**Entries provided:**
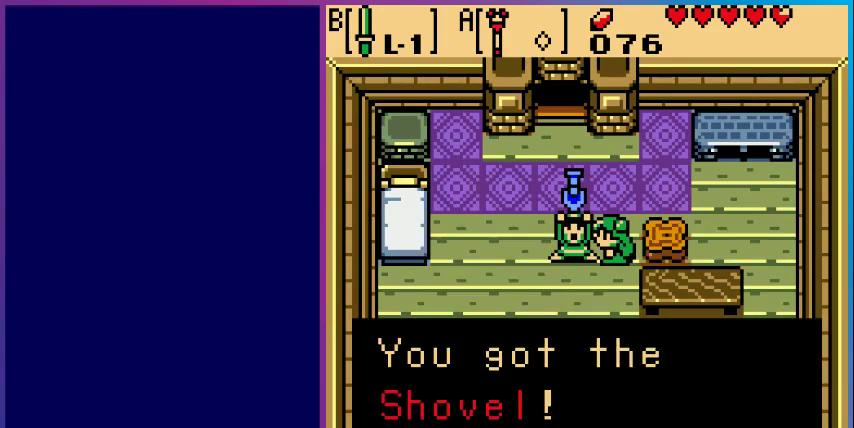
{"buttons": [], "events": [[133, "A", "down"], [333, "A", "up"]]}
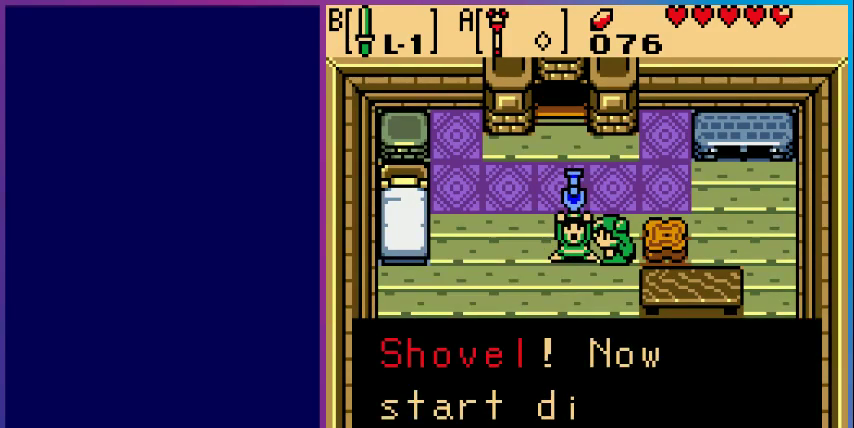
{"buttons": [], "events": []}
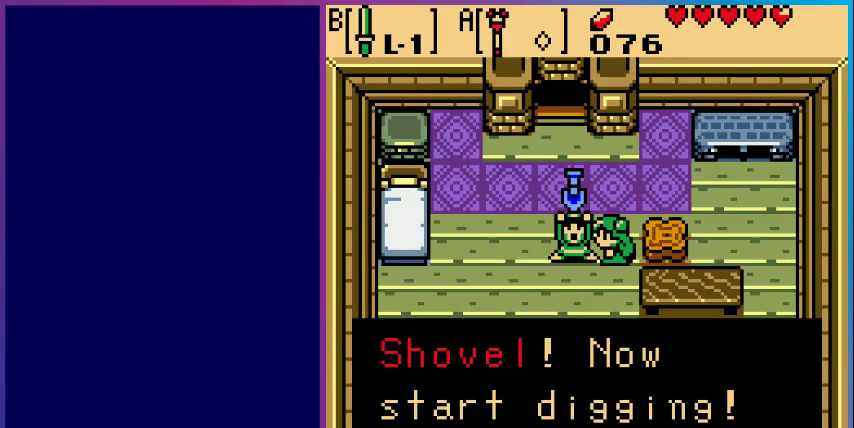
{"buttons": [], "events": [[233, "A", "down"], [400, "A", "up"]]}
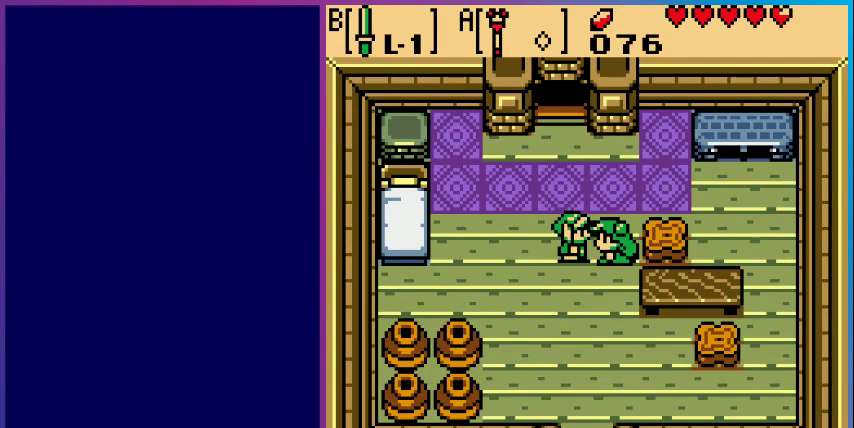
{"buttons": [], "events": [[100, "DPAD_DOWN", "down"], [300, "DPAD_DOWN", "up"], [333, "START", "down"], [467, "START", "up"]]}
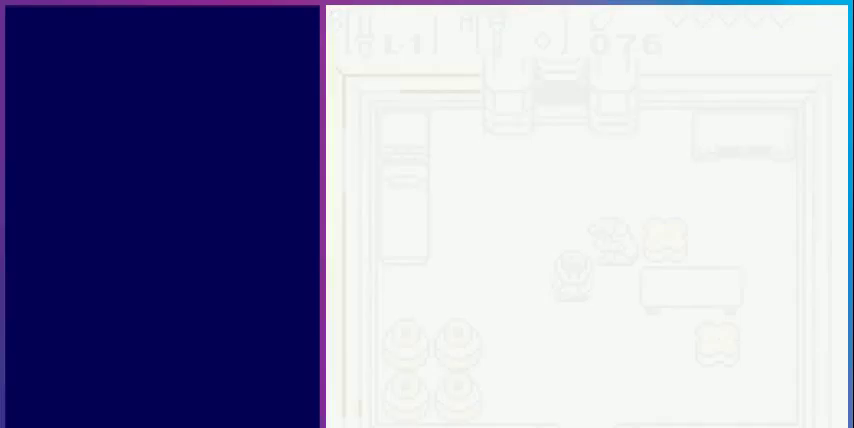
{"buttons": [], "events": []}
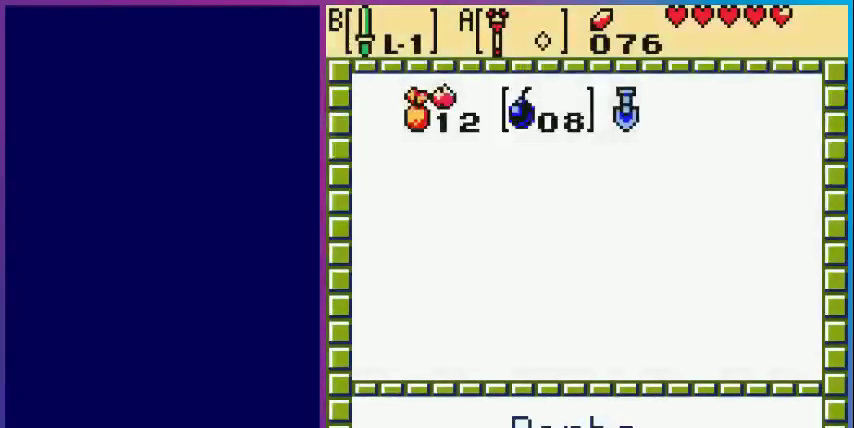
{"buttons": ["A"], "events": [[500, "A", "down"]]}
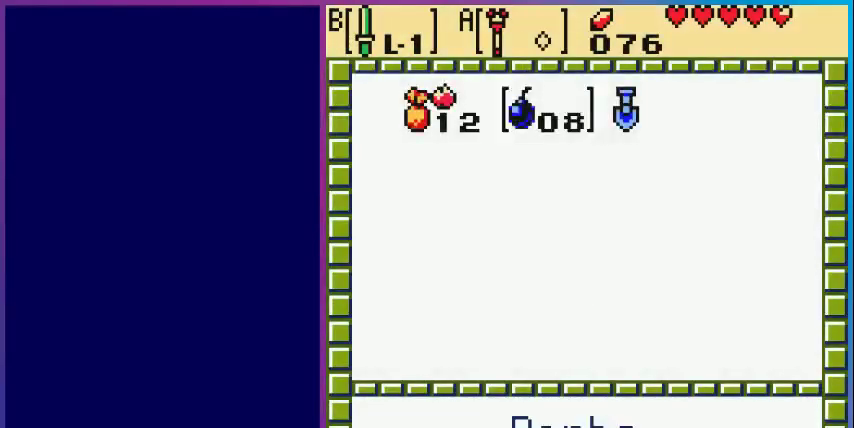
{"buttons": ["A"], "events": [[100, "A", "up"], [467, "A", "down"]]}
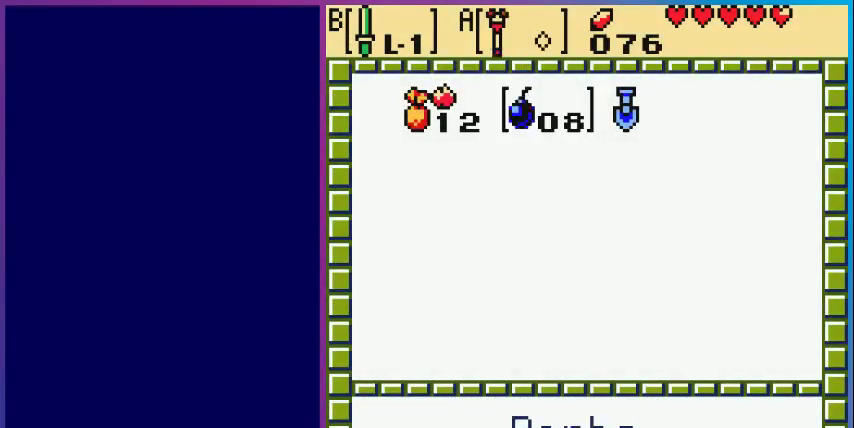
{"buttons": [], "events": [[100, "A", "up"], [133, "DPAD_RIGHT", "down"], [267, "A", "down"], [267, "DPAD_RIGHT", "up"], [400, "A", "up"], [400, "START", "down"], [500, "START", "up"]]}
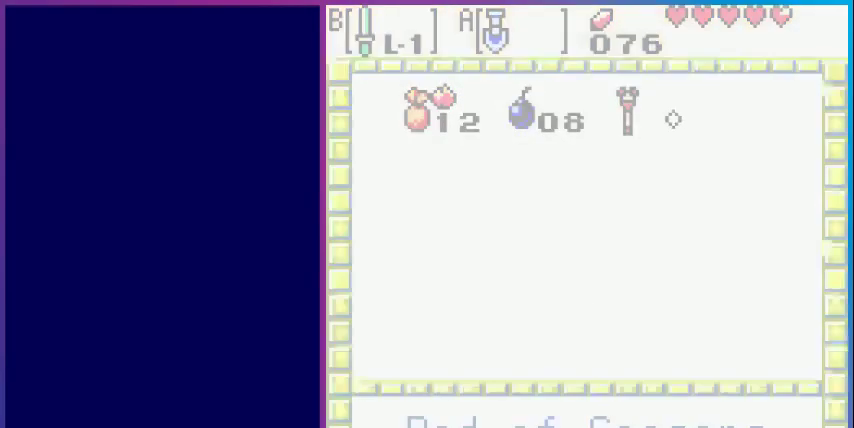
{"buttons": ["DPAD_DOWN"], "events": [[100, "DPAD_DOWN", "down"]]}
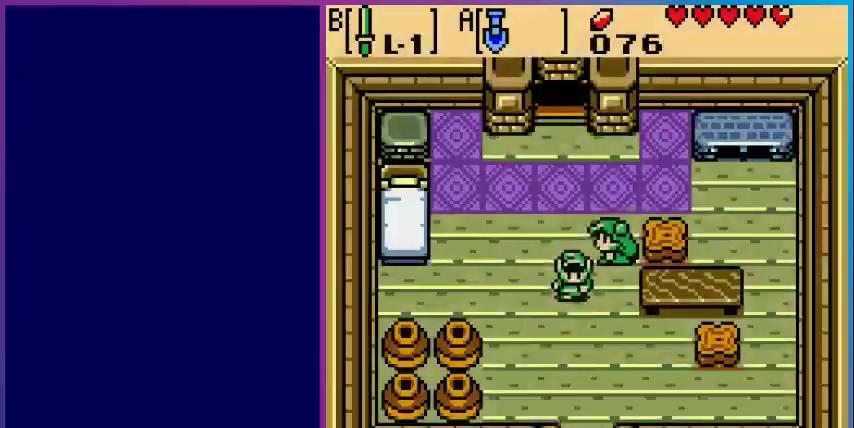
{"buttons": ["DPAD_DOWN"], "events": []}
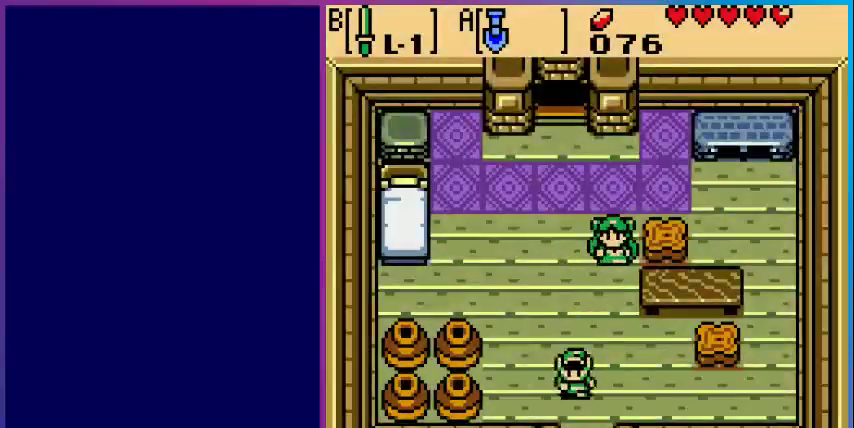
{"buttons": ["DPAD_DOWN"], "events": [[33, "DPAD_RIGHT", "down"], [200, "DPAD_RIGHT", "up"]]}
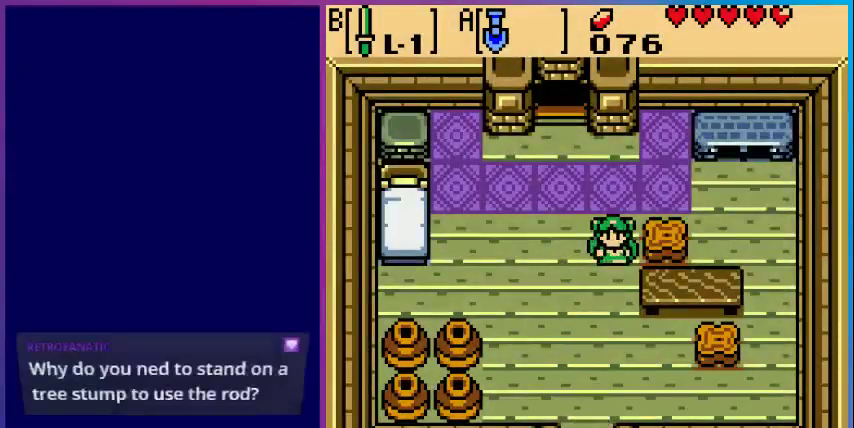
{"buttons": [], "events": [[300, "DPAD_DOWN", "up"]]}
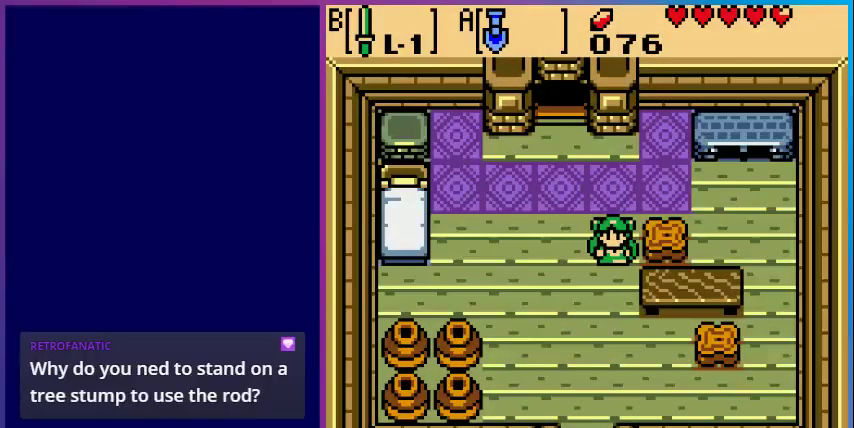
{"buttons": [], "events": []}
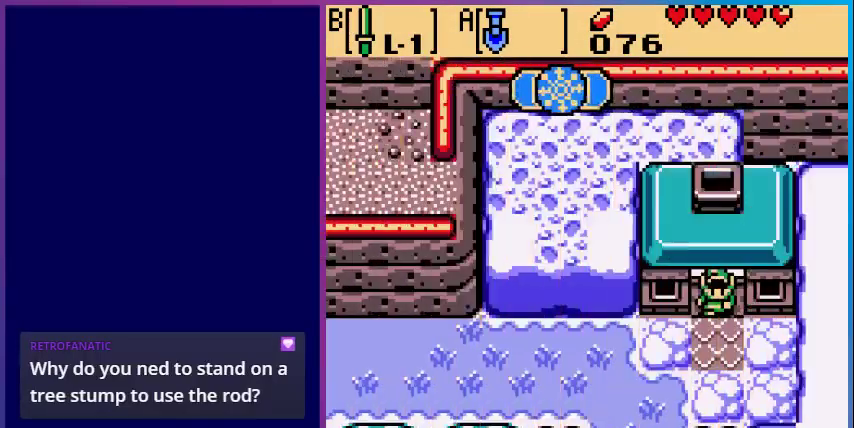
{"buttons": ["DPAD_DOWN"], "events": [[267, "DPAD_DOWN", "down"]]}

**What the exercise asks:**
How many of the lines in the listing hold "START"? Only the number should be given.

**Answer for the task:**
2